- _INPUT DATA_
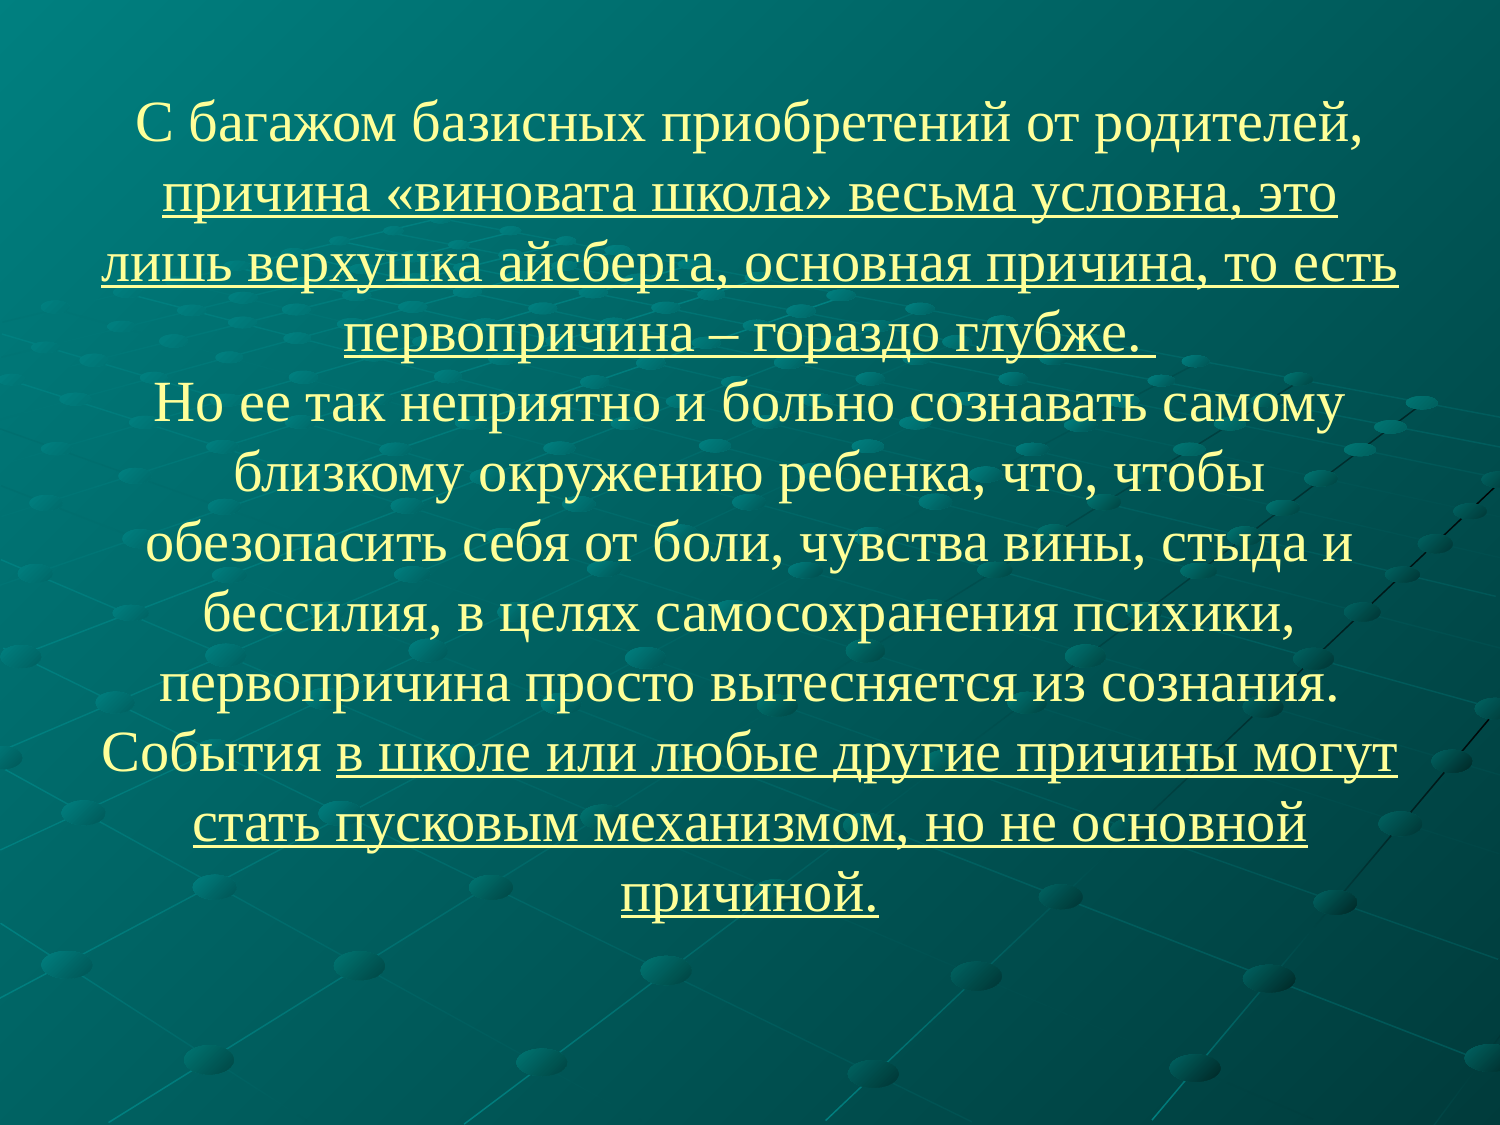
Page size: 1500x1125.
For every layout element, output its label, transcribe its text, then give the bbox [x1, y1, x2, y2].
---
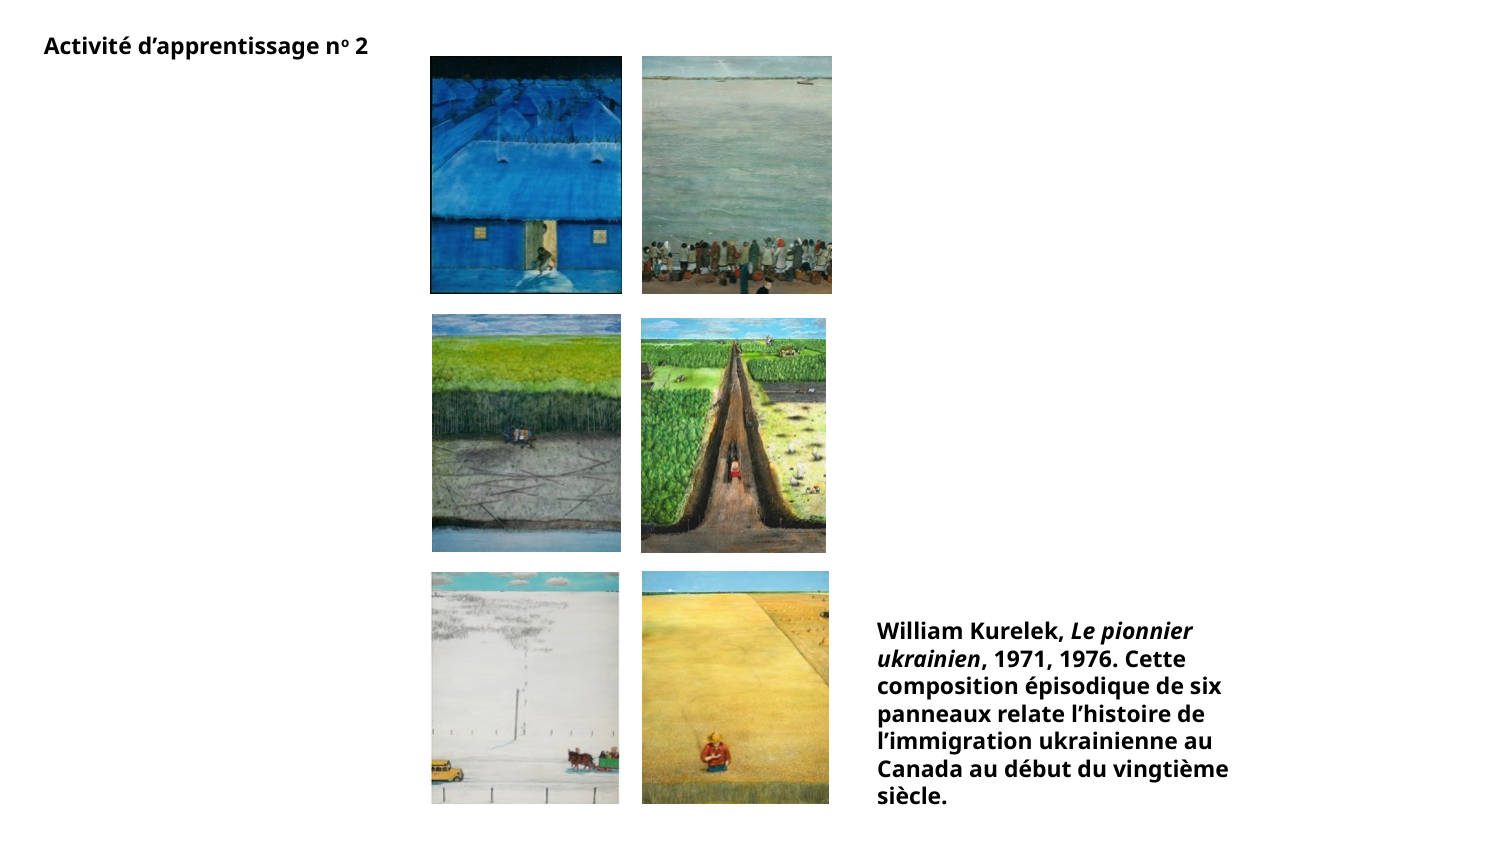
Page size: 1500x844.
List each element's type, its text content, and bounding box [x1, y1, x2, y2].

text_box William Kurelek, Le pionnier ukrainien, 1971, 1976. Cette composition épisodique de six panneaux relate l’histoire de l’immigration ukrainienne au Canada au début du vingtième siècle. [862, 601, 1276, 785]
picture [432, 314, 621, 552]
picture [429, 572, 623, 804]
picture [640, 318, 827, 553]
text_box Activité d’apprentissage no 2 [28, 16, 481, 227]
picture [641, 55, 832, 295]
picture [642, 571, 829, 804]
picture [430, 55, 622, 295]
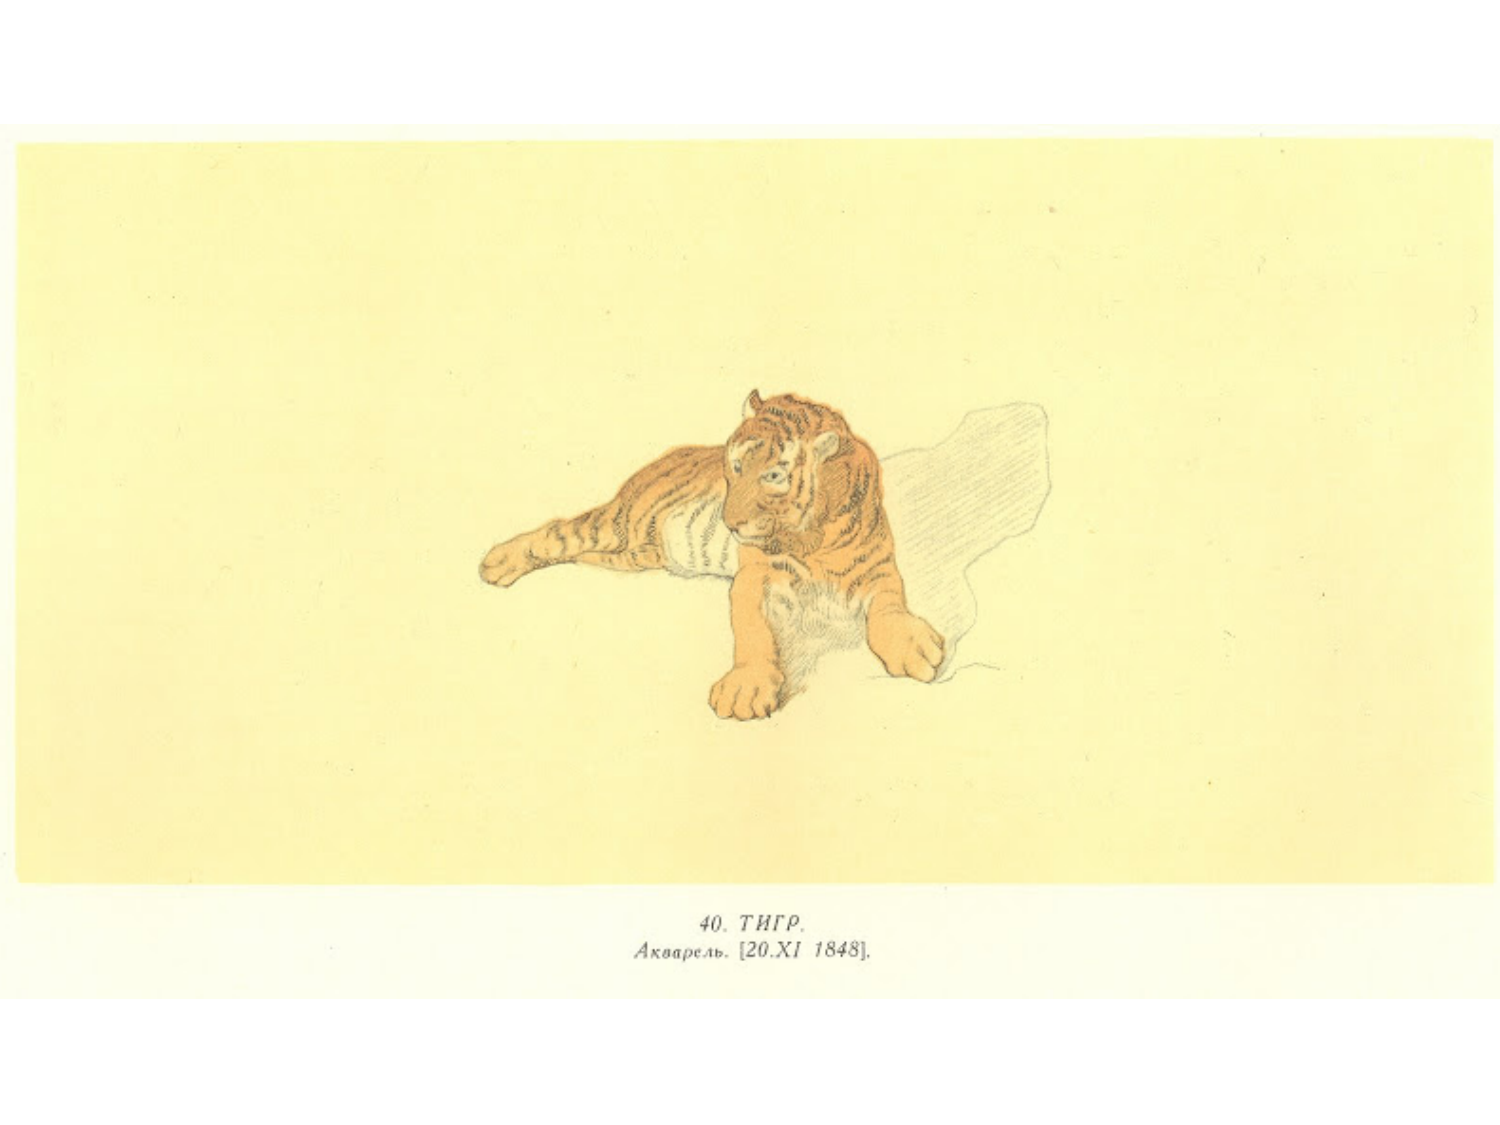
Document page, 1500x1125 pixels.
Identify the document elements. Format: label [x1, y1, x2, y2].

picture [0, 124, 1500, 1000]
...
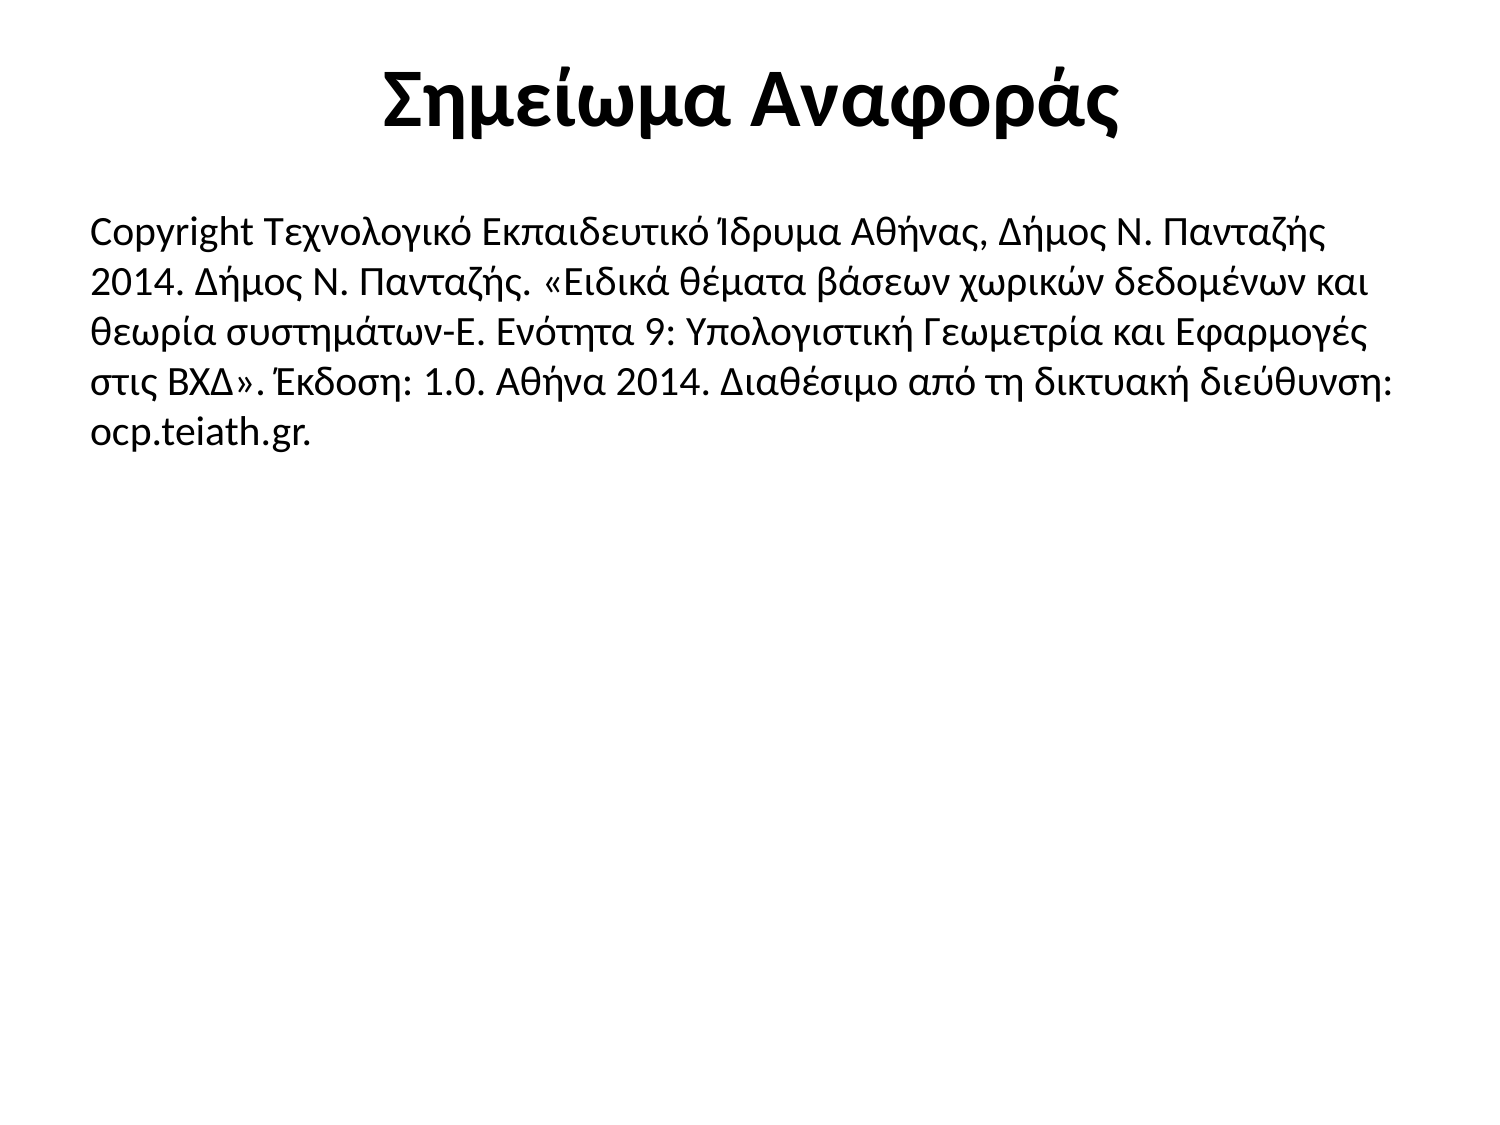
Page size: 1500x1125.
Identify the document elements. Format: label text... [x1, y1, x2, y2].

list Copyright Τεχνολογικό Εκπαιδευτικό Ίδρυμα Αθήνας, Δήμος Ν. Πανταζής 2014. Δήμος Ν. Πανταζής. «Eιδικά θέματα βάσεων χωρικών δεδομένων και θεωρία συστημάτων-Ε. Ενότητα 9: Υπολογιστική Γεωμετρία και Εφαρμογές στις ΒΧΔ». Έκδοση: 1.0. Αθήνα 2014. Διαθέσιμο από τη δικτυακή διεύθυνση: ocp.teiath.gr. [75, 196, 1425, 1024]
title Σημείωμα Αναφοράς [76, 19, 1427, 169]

- _TASK PROMPT_
The copy should hold only the lines from the one with "Page size: 1500x844." through the one with "Document page, 1500x1125 pixels.", exactly as they stand above. Leave out the pictures.

- _OUTPUT OF THE TASK_
Page size: 1500x844.
List each element's type, its text content, and bounding box [x1, y1, x2, y2].

text_box William Kurelek, Le pionnier ukrainien, 1971, 1976. Cette composition épisodique de six panneaux relate l’histoire de l’immigration ukrainienne au Canada au début du vingtième siècle. [862, 601, 1276, 785]
picture [432, 314, 621, 552]
picture [429, 572, 623, 804]
picture [640, 318, 827, 553]
text_box Activité d’apprentissage no 2 [28, 16, 481, 227]
picture [641, 55, 832, 295]
picture [642, 571, 829, 804]
picture [430, 55, 622, 295]
Document page, 1500x1125 pixels.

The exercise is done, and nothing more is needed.